_Description of the task_
Would you output the whole listing below, exactly as it reads?

_Material for this exercise_
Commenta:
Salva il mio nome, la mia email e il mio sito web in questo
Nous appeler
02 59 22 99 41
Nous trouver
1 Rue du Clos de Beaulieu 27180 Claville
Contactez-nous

_Solved exercise_
Commenta:
Salva il mio nome, la mia email e il mio sito web in questo
Nous appeler
02 59 22 99 41
Nous trouver
1 Rue du Clos de Beaulieu 27180 Claville
Contactez-nous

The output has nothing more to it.